Contract work has always been a major feature of the industries that Talent International serves. Could you share some thoughts on what the employer-employee relationship means in the context of these high demand, low supply, project-based roles?

We recognise that the majority of our contractors choose to be contractors, because they're highly specialised in certain areas. They're quite happy to briefly join an organisation to deliver a project, and then to move on to the next one. And we respect that. But that doesn't mean that they don't want certain levels of connection.

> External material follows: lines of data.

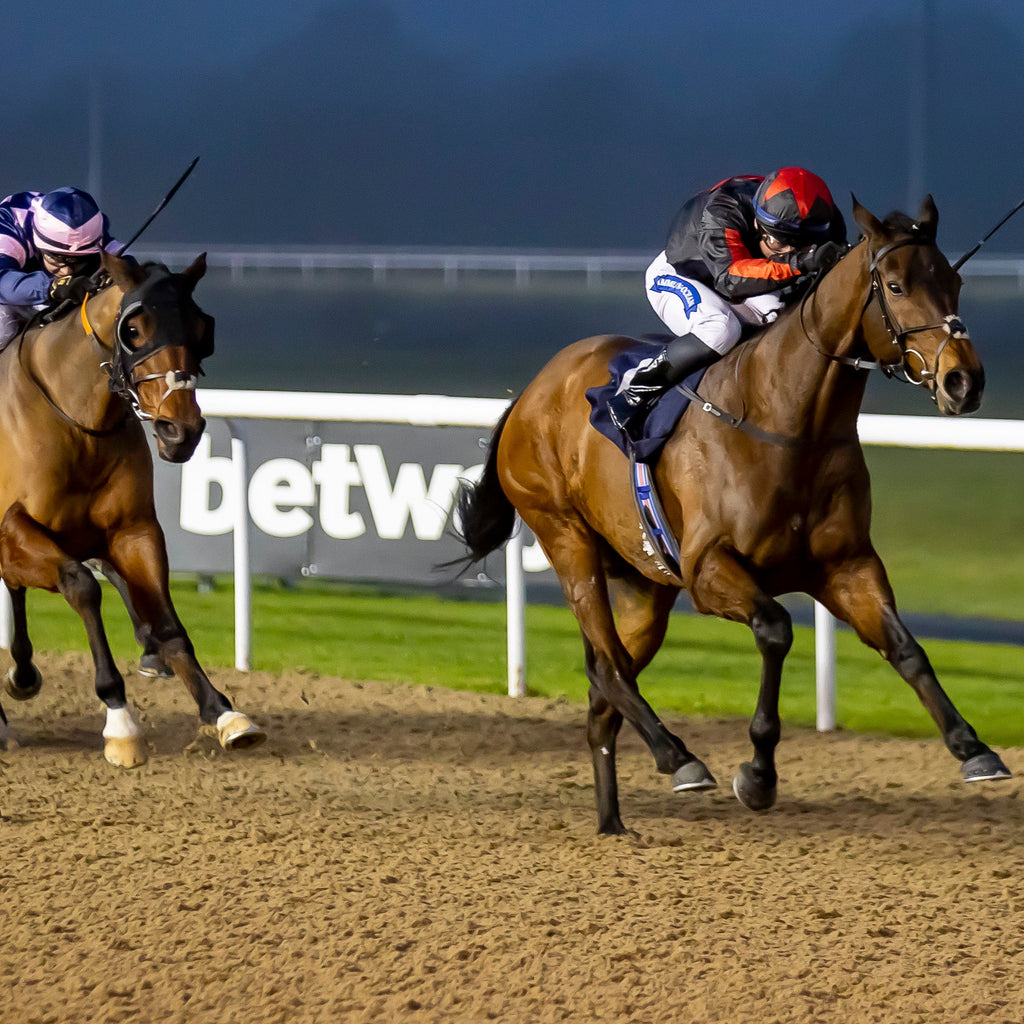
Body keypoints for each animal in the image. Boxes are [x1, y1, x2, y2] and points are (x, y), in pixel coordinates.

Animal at [0, 250, 265, 767]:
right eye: (134, 329)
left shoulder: (133, 531)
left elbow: (167, 622)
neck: (77, 421)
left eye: (202, 329)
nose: (180, 431)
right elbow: (81, 586)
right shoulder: (11, 534)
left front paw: (223, 713)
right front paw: (120, 721)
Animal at [454, 195, 1011, 835]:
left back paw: (613, 821)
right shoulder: (710, 571)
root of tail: (530, 393)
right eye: (895, 286)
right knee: (609, 667)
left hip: (645, 585)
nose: (964, 381)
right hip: (566, 538)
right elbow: (775, 628)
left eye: (955, 282)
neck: (788, 425)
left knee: (604, 690)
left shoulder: (847, 566)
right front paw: (759, 772)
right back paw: (679, 758)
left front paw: (973, 748)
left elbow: (907, 649)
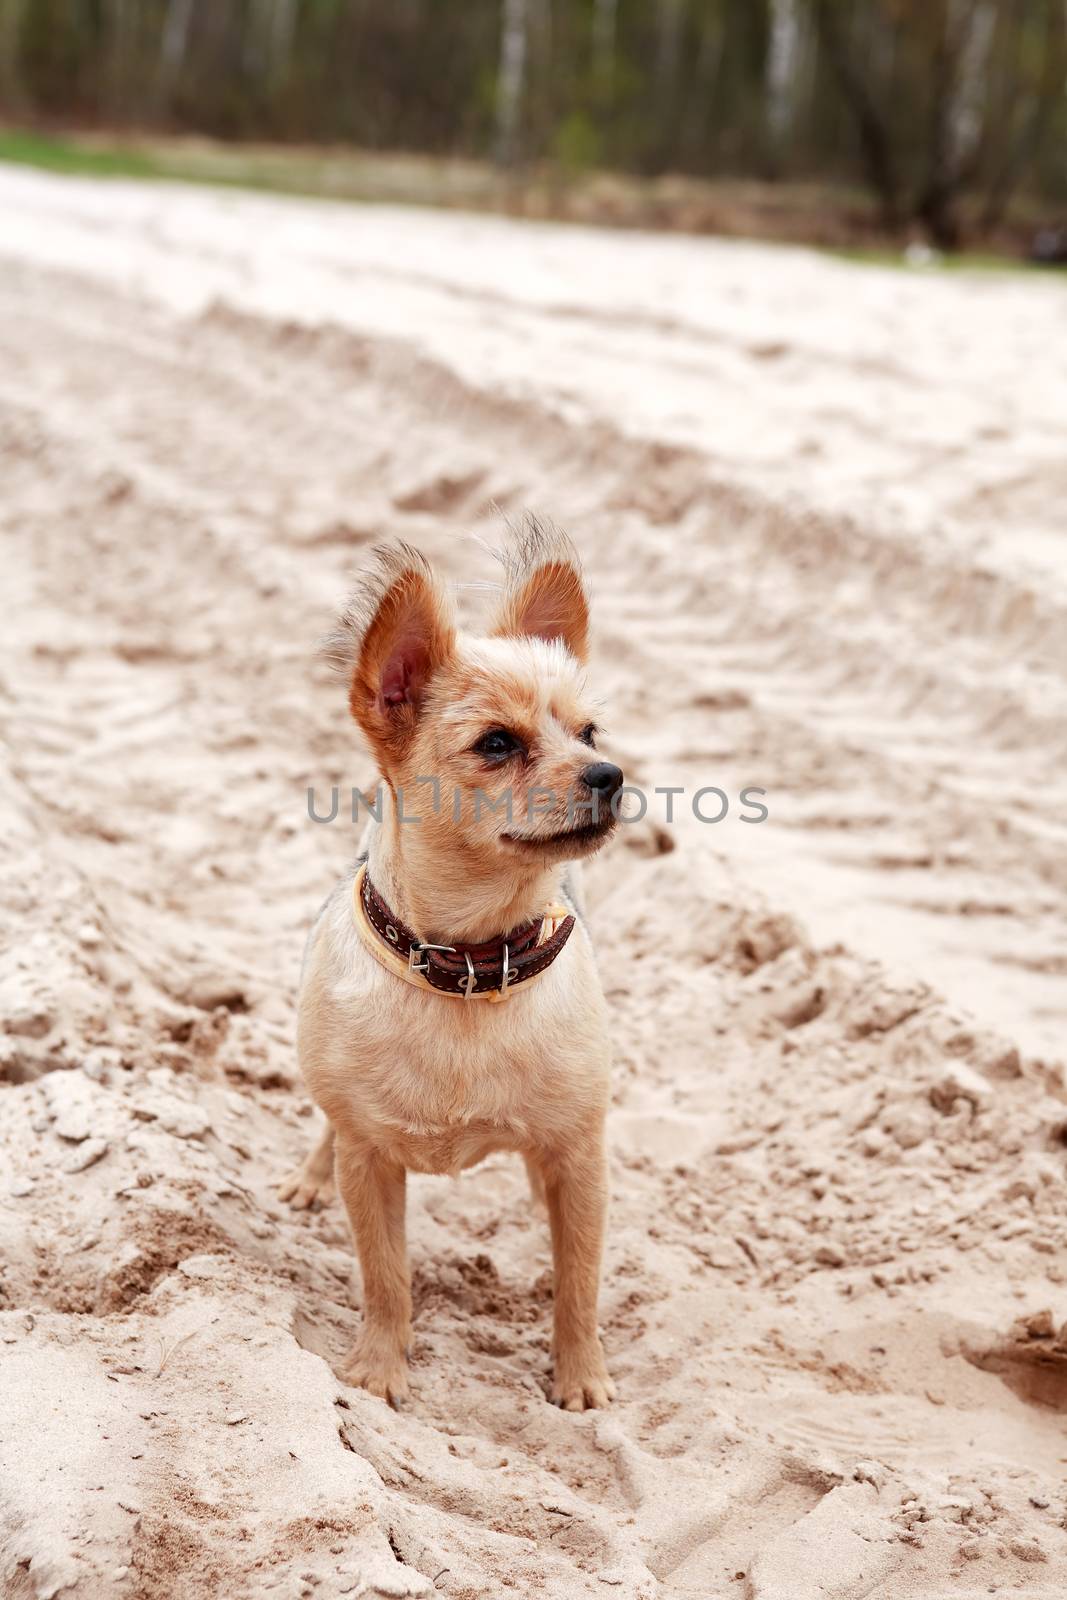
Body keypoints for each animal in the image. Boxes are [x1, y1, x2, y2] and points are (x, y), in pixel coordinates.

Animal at [279, 518, 620, 1408]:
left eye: (589, 734)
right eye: (496, 744)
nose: (609, 775)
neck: (471, 963)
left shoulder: (581, 1156)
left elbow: (579, 1281)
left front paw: (581, 1378)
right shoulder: (370, 1161)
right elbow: (384, 1272)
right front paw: (379, 1366)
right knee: (328, 1129)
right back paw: (308, 1178)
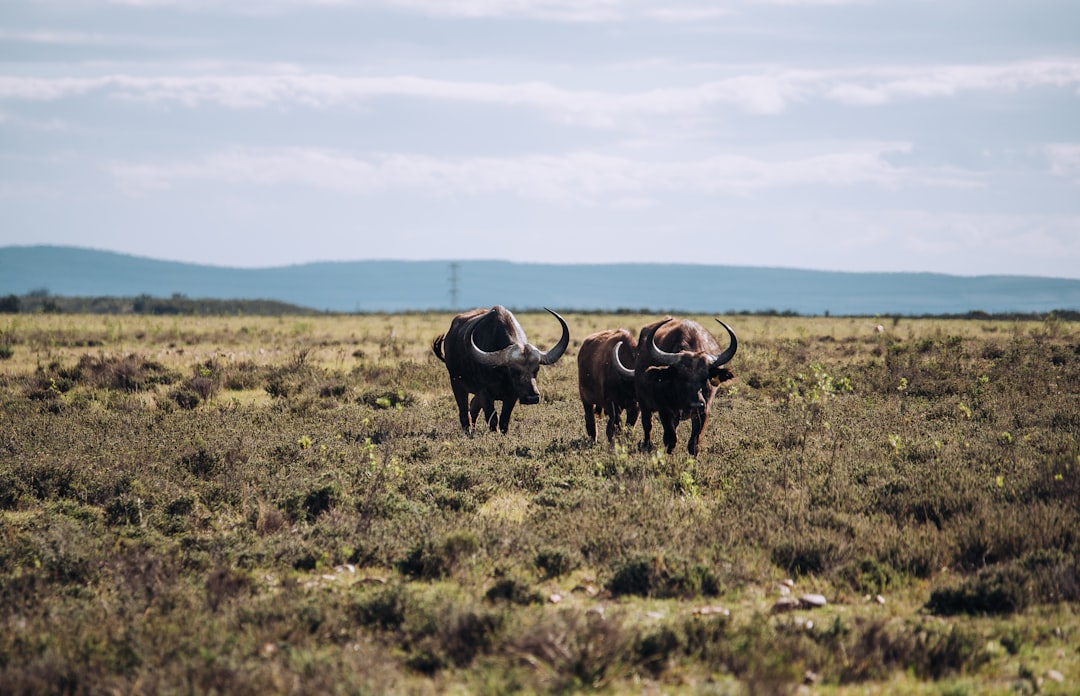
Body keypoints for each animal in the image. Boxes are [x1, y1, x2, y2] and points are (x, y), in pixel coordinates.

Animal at [429, 306, 570, 432]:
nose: (532, 398)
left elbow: (504, 420)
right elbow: (492, 419)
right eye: (513, 370)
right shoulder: (484, 393)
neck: (501, 374)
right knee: (464, 411)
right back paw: (467, 431)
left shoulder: (512, 396)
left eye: (536, 369)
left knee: (473, 407)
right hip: (456, 383)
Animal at [617, 317, 743, 456]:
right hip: (643, 404)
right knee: (647, 425)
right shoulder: (665, 410)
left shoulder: (704, 411)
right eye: (681, 377)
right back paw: (646, 446)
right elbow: (670, 438)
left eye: (705, 377)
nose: (696, 404)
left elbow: (694, 443)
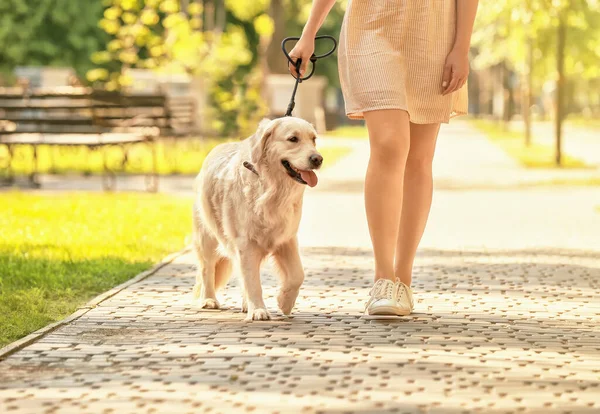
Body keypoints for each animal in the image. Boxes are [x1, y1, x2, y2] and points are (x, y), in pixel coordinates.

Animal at [192, 115, 324, 320]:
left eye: (314, 139)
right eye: (293, 139)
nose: (317, 159)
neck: (271, 189)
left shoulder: (286, 239)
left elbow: (297, 274)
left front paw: (285, 301)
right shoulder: (246, 243)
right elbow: (252, 281)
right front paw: (258, 310)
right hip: (208, 236)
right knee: (208, 268)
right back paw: (209, 300)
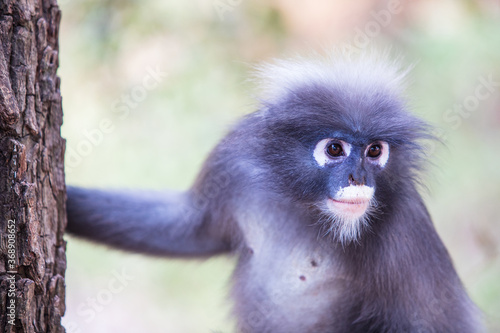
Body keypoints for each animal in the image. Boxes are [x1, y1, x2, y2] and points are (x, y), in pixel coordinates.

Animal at [64, 51, 482, 330]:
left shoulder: (406, 229)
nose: (358, 177)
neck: (302, 204)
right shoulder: (235, 164)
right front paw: (68, 202)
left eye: (375, 152)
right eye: (335, 149)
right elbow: (189, 228)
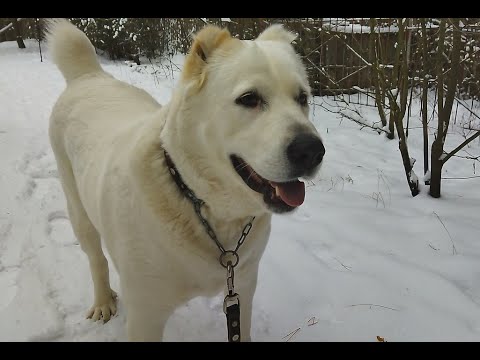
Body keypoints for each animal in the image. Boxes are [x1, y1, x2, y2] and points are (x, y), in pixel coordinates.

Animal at [46, 18, 322, 342]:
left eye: (302, 98)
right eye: (249, 99)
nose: (312, 151)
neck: (200, 205)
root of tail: (89, 75)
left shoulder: (242, 289)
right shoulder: (145, 315)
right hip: (78, 210)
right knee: (96, 258)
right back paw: (102, 301)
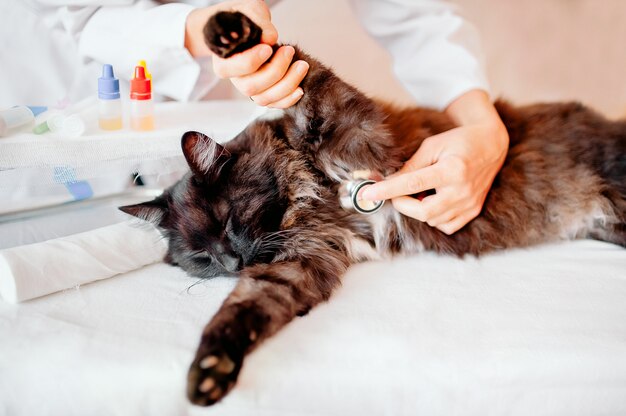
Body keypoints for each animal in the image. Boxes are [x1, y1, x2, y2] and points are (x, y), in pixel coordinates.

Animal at [119, 10, 620, 406]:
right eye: (200, 258)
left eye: (227, 221)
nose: (230, 262)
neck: (307, 193)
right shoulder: (298, 265)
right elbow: (240, 311)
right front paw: (210, 371)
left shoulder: (345, 119)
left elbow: (299, 71)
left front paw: (228, 31)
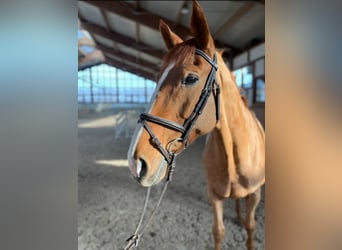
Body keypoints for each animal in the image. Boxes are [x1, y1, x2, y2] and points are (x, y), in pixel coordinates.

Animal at [127, 0, 264, 249]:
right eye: (157, 78)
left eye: (190, 78)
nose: (135, 163)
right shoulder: (214, 195)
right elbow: (218, 232)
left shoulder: (255, 194)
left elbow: (250, 227)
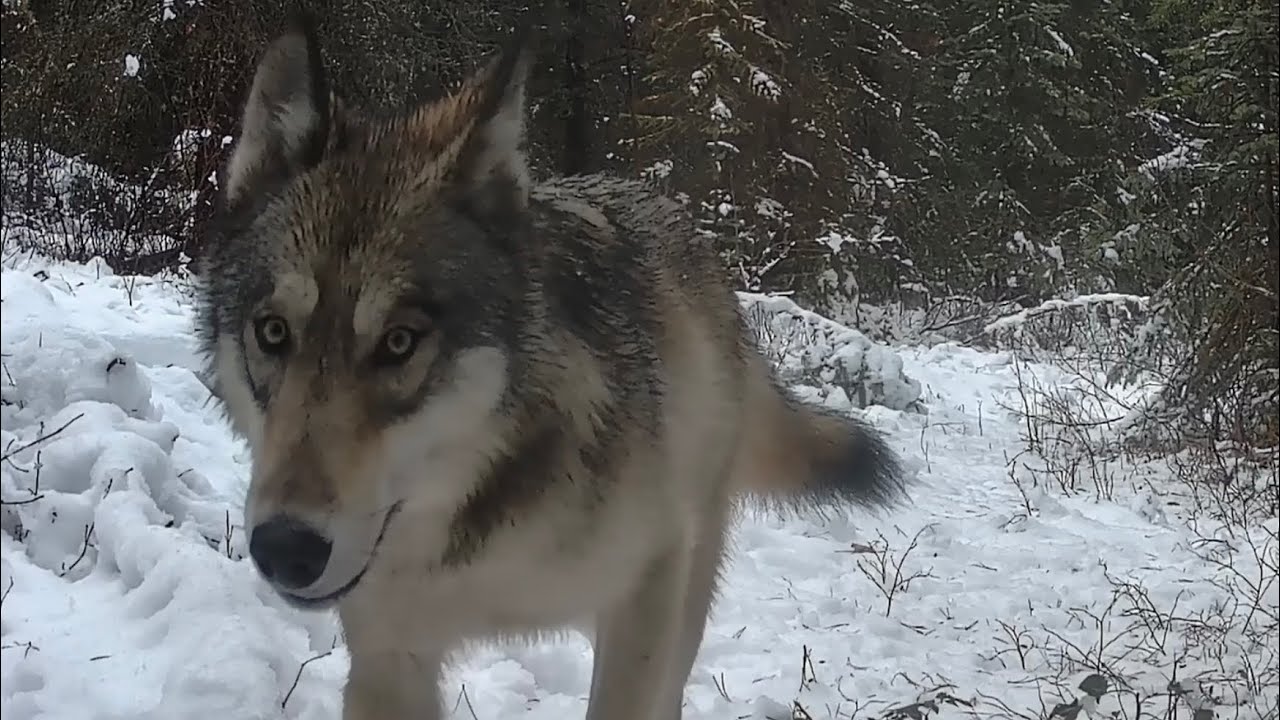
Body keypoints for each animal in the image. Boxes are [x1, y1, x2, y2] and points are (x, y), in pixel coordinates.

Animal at [195, 14, 907, 720]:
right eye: (273, 332)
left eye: (399, 342)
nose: (285, 549)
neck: (477, 523)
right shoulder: (389, 657)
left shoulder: (645, 592)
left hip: (688, 580)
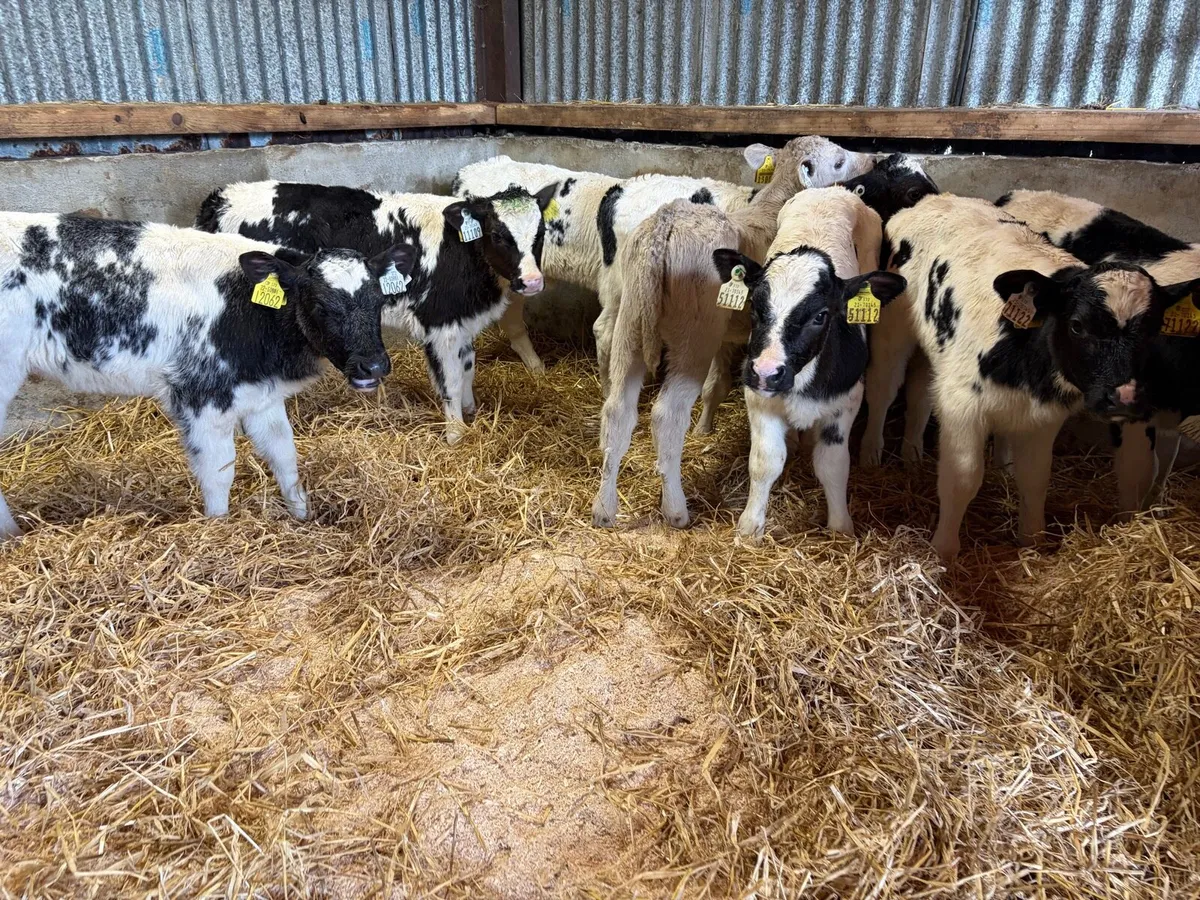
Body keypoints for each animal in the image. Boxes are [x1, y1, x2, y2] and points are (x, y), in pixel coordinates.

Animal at [0, 212, 413, 537]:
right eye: (319, 304)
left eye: (380, 300)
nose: (373, 365)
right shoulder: (202, 395)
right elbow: (218, 472)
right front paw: (218, 530)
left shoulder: (260, 395)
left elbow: (284, 455)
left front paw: (303, 518)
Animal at [197, 180, 555, 443]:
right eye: (497, 235)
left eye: (540, 234)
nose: (532, 281)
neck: (461, 252)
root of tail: (220, 198)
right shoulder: (439, 323)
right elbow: (451, 379)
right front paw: (456, 433)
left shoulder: (461, 320)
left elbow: (468, 367)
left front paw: (470, 411)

So what we do is create long term relationships with these contractors. We do a lot to ensure that these contractors feel as connected to us as possible. We extend benefits to them, such as counselling services under an EAP, that often, they wouldn't have the same access to as an employee. We focus very much on understanding their expectations of us and tailoring their experience with us accordingly. We have contract care managers in most of our offices, who are solely there to manage that relationship and to ensure that our contractors are being cared for and that their needs are being met, to give them that support network that they might not otherwise have.

Some of our contractors have been working with us for years, which shows that we've given them some level of stability or comfort and the knowledge that they have a relationship and that their personal needs are catered to. The relationship is one where we respect the decisions that they make about their careers, and we work to support them so that they can continue to thrive as contractors.